Input data below:

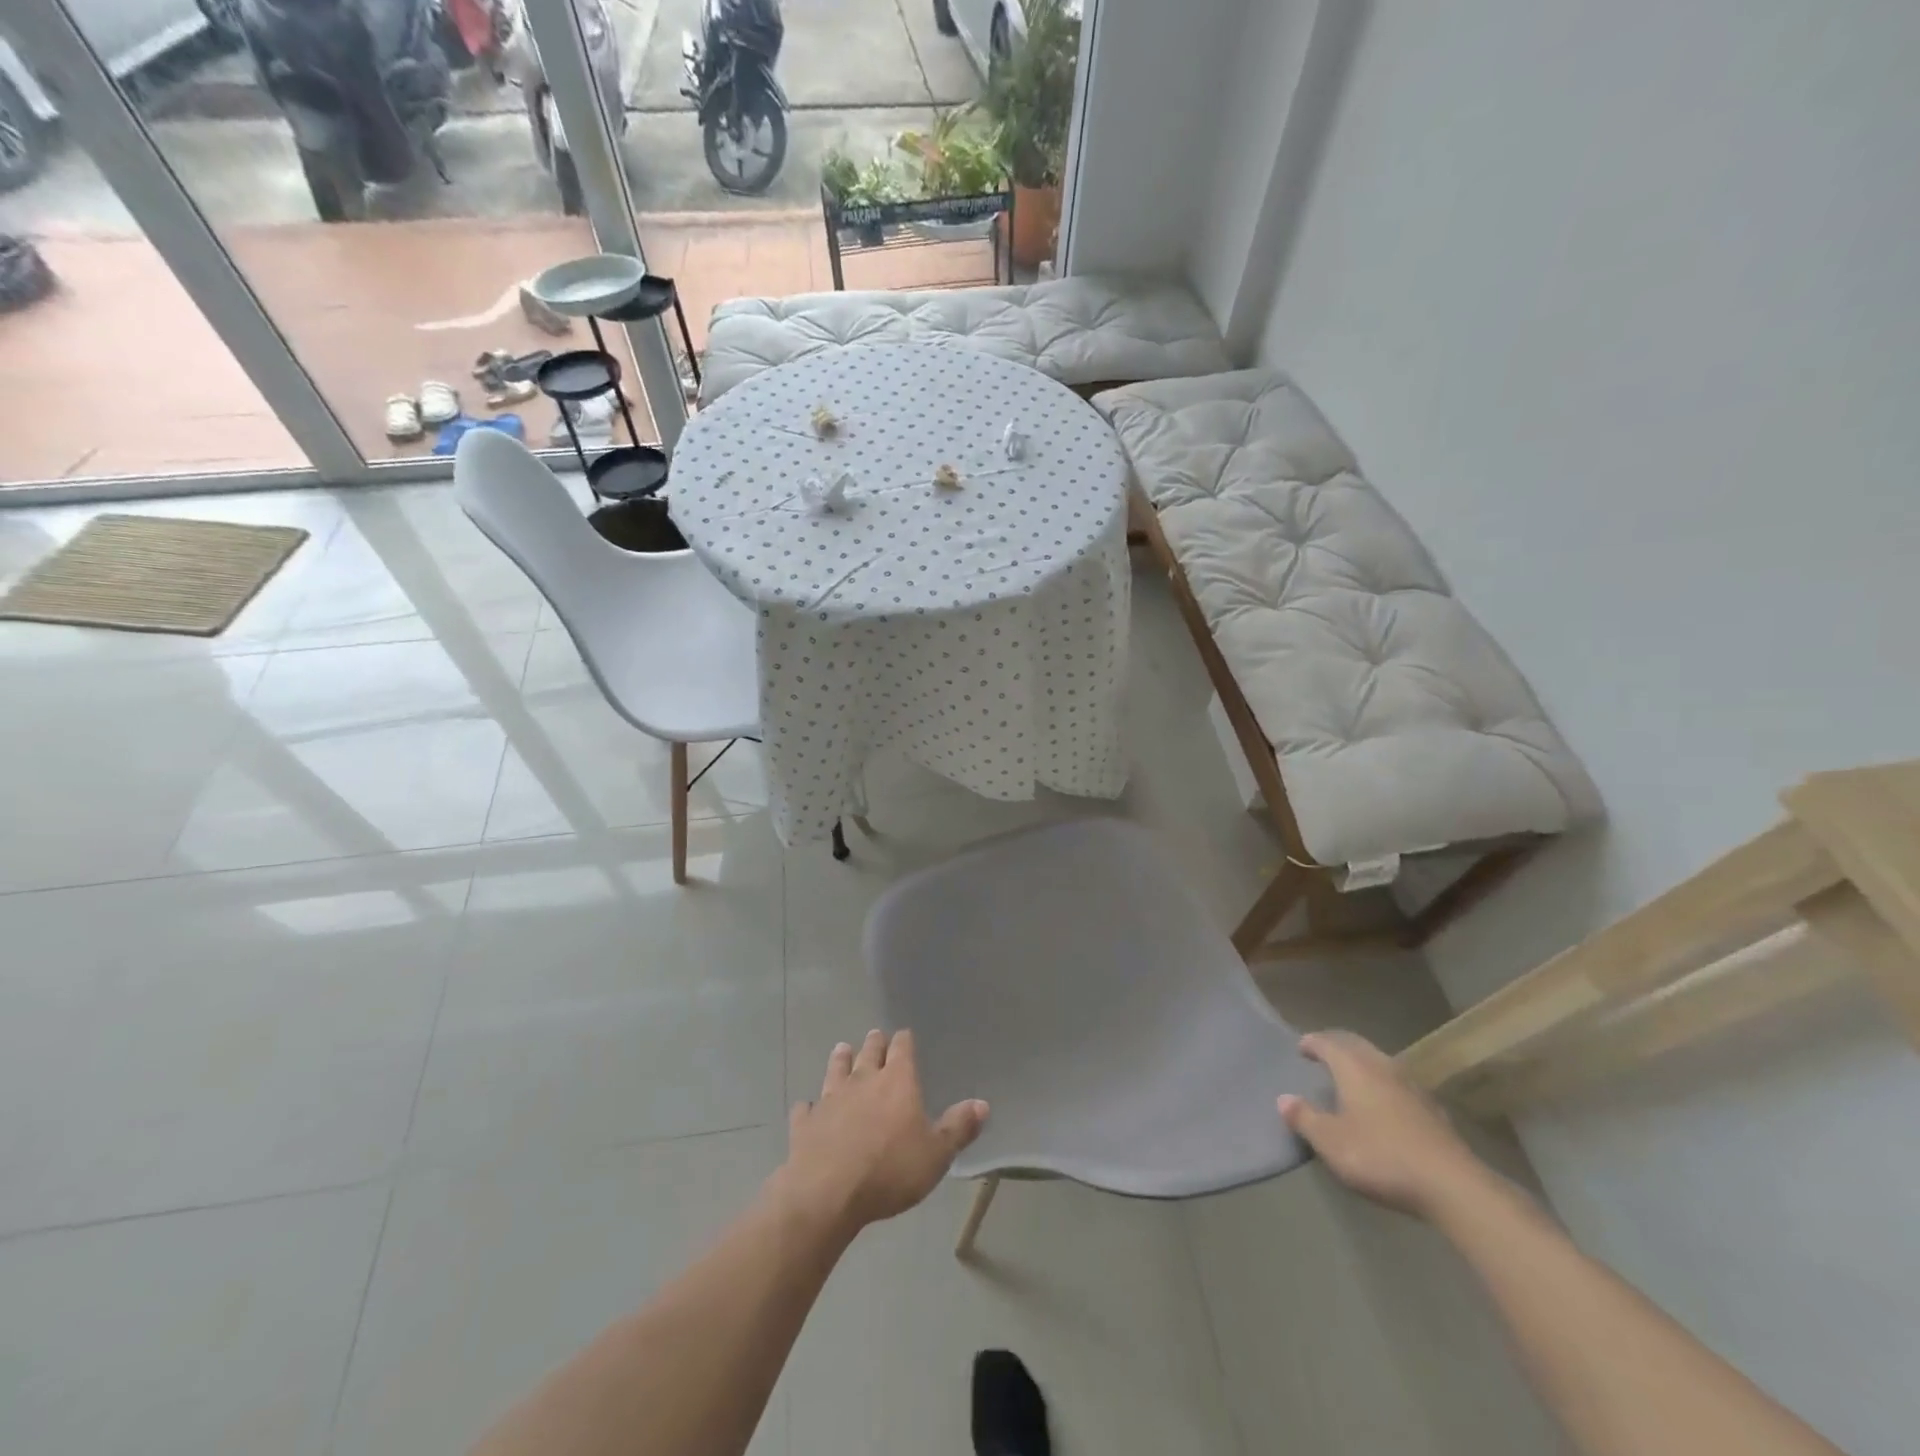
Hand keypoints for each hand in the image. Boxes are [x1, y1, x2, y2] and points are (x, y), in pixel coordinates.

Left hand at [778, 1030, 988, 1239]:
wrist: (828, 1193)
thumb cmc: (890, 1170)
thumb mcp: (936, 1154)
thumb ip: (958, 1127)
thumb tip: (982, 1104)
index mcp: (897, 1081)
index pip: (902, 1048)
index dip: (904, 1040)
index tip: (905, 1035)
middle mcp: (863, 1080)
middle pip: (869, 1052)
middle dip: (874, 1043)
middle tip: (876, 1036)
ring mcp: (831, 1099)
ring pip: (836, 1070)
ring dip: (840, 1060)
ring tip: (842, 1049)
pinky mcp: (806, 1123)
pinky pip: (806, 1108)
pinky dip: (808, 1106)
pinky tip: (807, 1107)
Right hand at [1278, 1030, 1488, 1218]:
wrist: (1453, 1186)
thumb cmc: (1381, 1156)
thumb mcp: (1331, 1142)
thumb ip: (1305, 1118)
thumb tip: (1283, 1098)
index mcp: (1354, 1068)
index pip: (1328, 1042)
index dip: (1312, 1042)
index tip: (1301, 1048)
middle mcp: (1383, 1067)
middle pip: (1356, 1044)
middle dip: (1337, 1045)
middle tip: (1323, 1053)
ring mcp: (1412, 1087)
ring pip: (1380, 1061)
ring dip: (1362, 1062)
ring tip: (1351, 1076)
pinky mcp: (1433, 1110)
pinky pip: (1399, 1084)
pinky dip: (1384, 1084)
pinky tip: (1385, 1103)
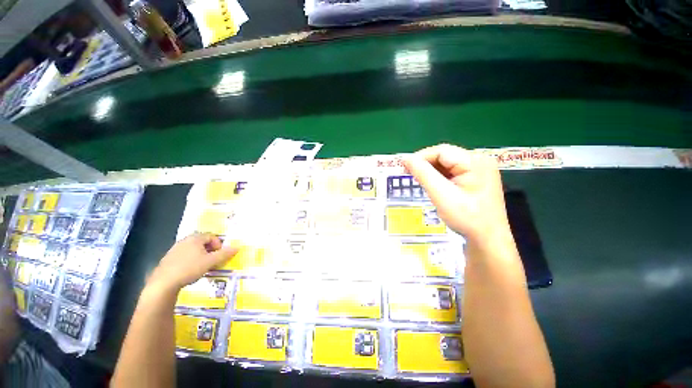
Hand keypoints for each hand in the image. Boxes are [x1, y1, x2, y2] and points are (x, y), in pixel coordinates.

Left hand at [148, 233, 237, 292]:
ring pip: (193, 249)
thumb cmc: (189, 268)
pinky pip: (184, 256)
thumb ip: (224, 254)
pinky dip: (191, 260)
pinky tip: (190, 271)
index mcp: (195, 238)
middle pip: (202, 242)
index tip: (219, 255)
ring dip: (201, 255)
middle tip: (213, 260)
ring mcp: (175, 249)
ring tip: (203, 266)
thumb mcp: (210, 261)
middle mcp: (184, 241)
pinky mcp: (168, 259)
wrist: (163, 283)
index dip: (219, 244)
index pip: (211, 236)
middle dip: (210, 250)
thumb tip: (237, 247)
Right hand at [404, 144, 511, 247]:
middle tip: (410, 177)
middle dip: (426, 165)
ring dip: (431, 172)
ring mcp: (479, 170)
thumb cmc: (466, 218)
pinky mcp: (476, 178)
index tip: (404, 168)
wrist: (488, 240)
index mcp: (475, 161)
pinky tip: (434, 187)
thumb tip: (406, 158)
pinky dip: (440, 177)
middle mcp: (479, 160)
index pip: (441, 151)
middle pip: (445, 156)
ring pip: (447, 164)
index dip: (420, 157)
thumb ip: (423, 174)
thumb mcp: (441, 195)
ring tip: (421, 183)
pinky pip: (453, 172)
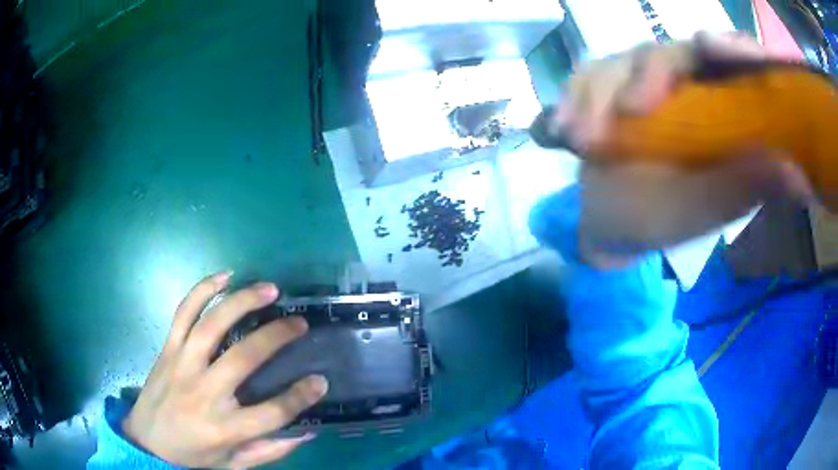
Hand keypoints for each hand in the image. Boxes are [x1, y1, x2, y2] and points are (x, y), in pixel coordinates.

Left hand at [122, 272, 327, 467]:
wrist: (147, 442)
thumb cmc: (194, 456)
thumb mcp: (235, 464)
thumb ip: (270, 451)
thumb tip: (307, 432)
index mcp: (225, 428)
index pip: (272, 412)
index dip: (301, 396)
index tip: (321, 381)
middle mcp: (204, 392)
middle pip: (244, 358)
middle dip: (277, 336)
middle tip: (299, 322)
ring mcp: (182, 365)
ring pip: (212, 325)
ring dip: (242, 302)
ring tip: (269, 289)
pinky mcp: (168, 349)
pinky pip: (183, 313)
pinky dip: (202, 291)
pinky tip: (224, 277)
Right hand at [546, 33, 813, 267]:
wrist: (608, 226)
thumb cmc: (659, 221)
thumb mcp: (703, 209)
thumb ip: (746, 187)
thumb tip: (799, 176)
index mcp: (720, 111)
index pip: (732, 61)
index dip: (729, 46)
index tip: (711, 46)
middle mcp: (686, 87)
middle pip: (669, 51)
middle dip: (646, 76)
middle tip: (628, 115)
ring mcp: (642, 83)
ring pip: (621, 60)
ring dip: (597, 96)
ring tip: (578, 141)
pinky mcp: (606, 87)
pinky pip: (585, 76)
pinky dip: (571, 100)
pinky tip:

End of Input data.

## Action item
Every line above holding the string "Left" should be listed.

## Written answer
Left hand at [778, 1030, 988, 1239]:
Left hand at [148, 233, 237, 292]:
Left hand at [122, 272, 327, 467]:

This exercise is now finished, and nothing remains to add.